*Source:*
--- --- ---

# Jayden McNeill 4.97 3x3 single WR Fail



## AidanNoogie (Jul 16, 2018)

dropped the cube at 3.60....


----------



## Underwatercuber (Jul 16, 2018)

@Brest


----------



## obelisk477 (Jul 16, 2018)

i felt physical pain watching this


----------



## TipsterTrickster (Jul 16, 2018)

The worst thing I have ever watched


----------



## bobthegiraffemonkey (Jul 16, 2018)

That's got to sting.


----------



## CornerCutter (Jul 16, 2018)

What? Did they check the scramble?


----------



## AidanNoogie (Jul 16, 2018)

CornerCutter said:


> What? Did they check the scramble?


not sure.. it was an ll skip tho, so thats prolly why it would of been so fast.


----------



## Lazy Einstein (Jul 16, 2018)

EDIT: Image shows dropping on the AUF at 3.63


----------



## cubeshepherd (Jul 16, 2018)

That really hurts to see. I feel really bad for Jayden.


----------



## Hazel (Jul 16, 2018)

It's painful just to watch!


----------



## TipsterTrickster (Jul 16, 2018)

AUF at 3.370


----------



## 1973486 (Jul 16, 2018)

Underwatercuber said:


> @Brest



I'm not Brest but this


----------



## Duncan Bannon (Jul 16, 2018)




----------



## h2f (Jul 16, 2018)

Someone posted this on FB:

L2 U L2 D F2 D' F2 R2 D L2 B R2 F' L2 D' L B' U2
x' z2
F D R2' F' R
y U' R' U R
L U L' U L U L'
y' R' U R R' U' R' F R F' U R U' z' y y' x2 x' z z' x2 y2 y' y x2 z2 x2 L2

23HTM with cancelations.

http://bit.ly/2upMHPi


----------



## Prabal Baishya (Jul 16, 2018)

Could have been first official sub-4 3x3 solve.


----------



## LightFlame_ (Jul 16, 2018)

i cant express how much i feel nor what i feel

that must really hurt

you can see his regret (not sure if thats the right word) right after he finishes

rip the might-have-been 3.88 and the first ever official sub-4


----------



## Douf (Jul 16, 2018)

CornerCutter said:


> What? Did they check the scramble?


Always wondered, how do they check a scramble after the fact?


----------



## CarterK (Jul 16, 2018)

Douf said:


> Always wondered, how do they check a scramble after the fact?


You scramble it again and check it with the video/give it to the competitor to try and reconstruct.


----------



## Competition Cuber (Jul 16, 2018)

OH NO


----------



## mark49152 (Jul 16, 2018)

Ouch...

--- --- ---

*Given material:*
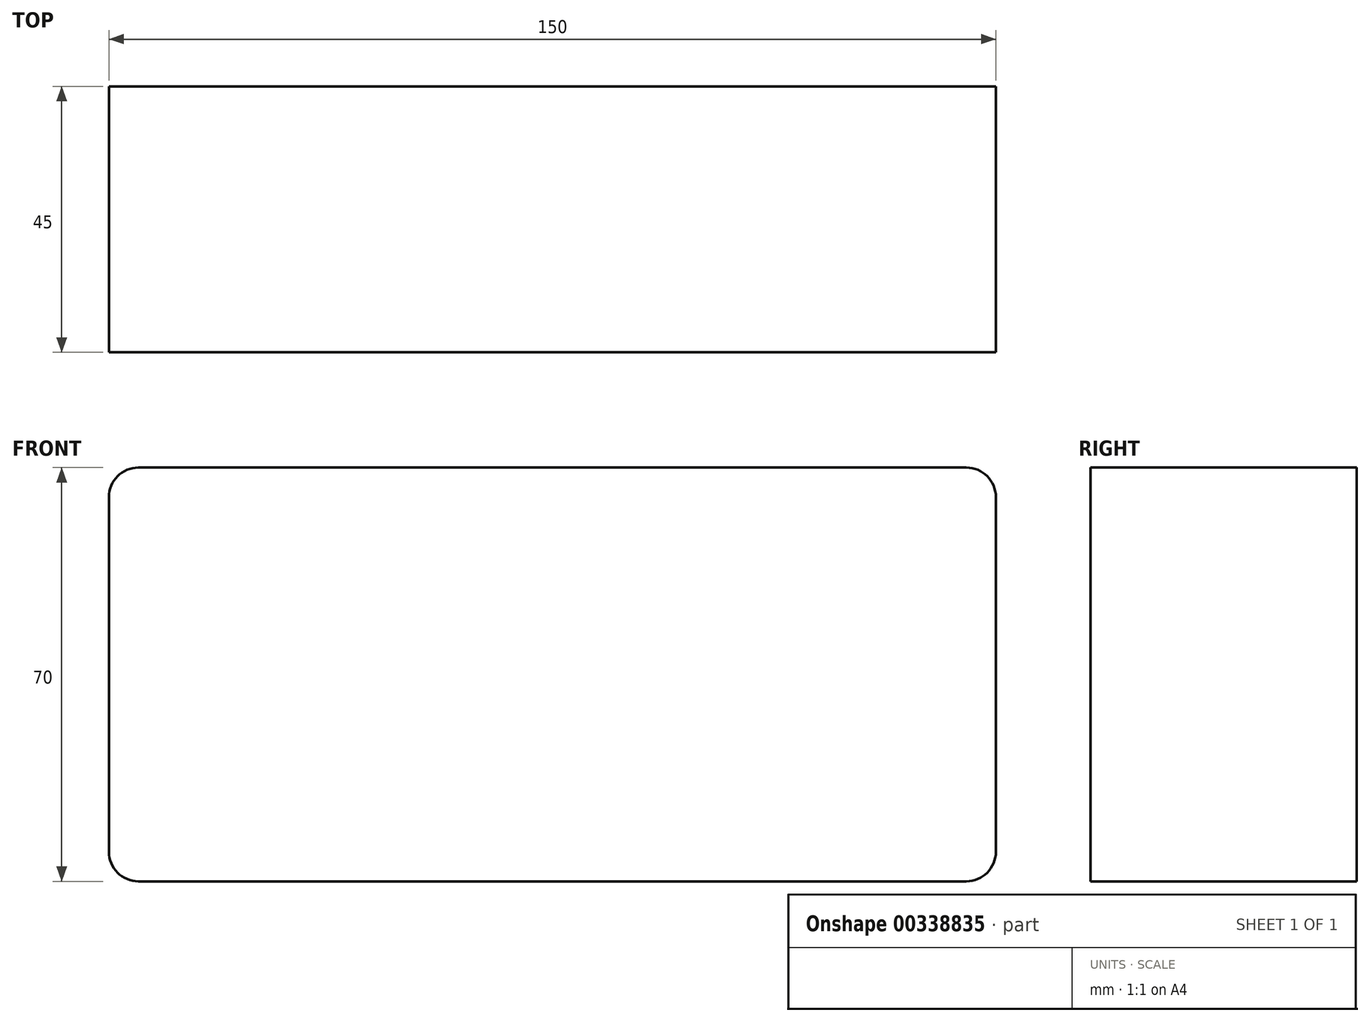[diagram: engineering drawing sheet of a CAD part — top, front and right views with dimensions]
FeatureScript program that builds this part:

--- --- ---

*Required actions:*
A. Answer these questions about the forum thread on Jayden McNeill's 4.97 solve, one line each:
(i) At what time did AidanNoogie say the cube was dropped?
(ii) How many HTM with cancelations did the solution posted by h2f take?
(iii) According to CarterK, how is a scramble checked after the fact?
B. From the forum thread on Jayden McNeill's 4.97 solve, quote the part that opens with the words containing "## Lazy Einstein" and closes with "bad for Jayden.".
C. Pick up the forum thread on Jayden McNeill's 4.97 solve after its last post and carry it on.

*Answers per task:*
A.
(i) 3.60
(ii) 23 HTM
(iii) By scrambling the cube again and checking it against the video, or by giving it to the competitor to try to reconstruct.

B.
## Lazy Einstein (Jul 16, 2018)

EDIT: Image shows dropping on the AUF at 3.63


----------



## cubeshepherd (Jul 16, 2018)

That really hurts to see. I feel really bad for Jayden.

C.
----------



## GenTheThief (Jul 16, 2018)

Oh dear.


----------



## JustinTimeCuber (Jul 17, 2018)

please delete this I was having a good day


----------



## BenBergen (Jul 17, 2018)

Taking into account how the last pair cancels with the OLL, that’s a 23 move solution. Speed FMC much!


----------



## Tim Major (Jul 17, 2018)

A non-cubing friend somehow found this and linked me it on Facebook, I'm so sad for you Jay, but at least good gifs can come from this when time passes/now.


----------



## abunickabhi (Jul 17, 2018)

That hurts a lot, next time the same person this situation in 100s of years later, assuming he/she continues attending WCA competitions.


----------



## asacuber (Jul 17, 2018)

oh noo


----------



## Rubiksdude4144 (Jul 19, 2018)

The Jay McNeil Sympathy Club
No explanation necessary
Still an incredible solve and he deserved a 3x3 WR
Members: 16


----------



## Duncan Bannon (Jul 19, 2018)

Joining.


----------



## Reizii_ (Jul 19, 2018)

I can almost feel his pain. Jeez.


----------



## Rubiksdude4144 (Jul 19, 2018)

I named my chat this with all of my friends


----------



## pglewis (Jul 19, 2018)

Ya know when they keep replaying a NASCAR wreck but you keep watching and grimace every time anyway? That.


----------



## Ronxu (Jul 19, 2018)

stop


----------



## RedTopCuber (Jul 19, 2018)

Joining


----------



## Loser (Jul 19, 2018)

Ronxu said:


> stop


Please


----------



## abunickabhi (Jul 26, 2018)

Extremely frustrating for Jay,

Ughhhhhhhh!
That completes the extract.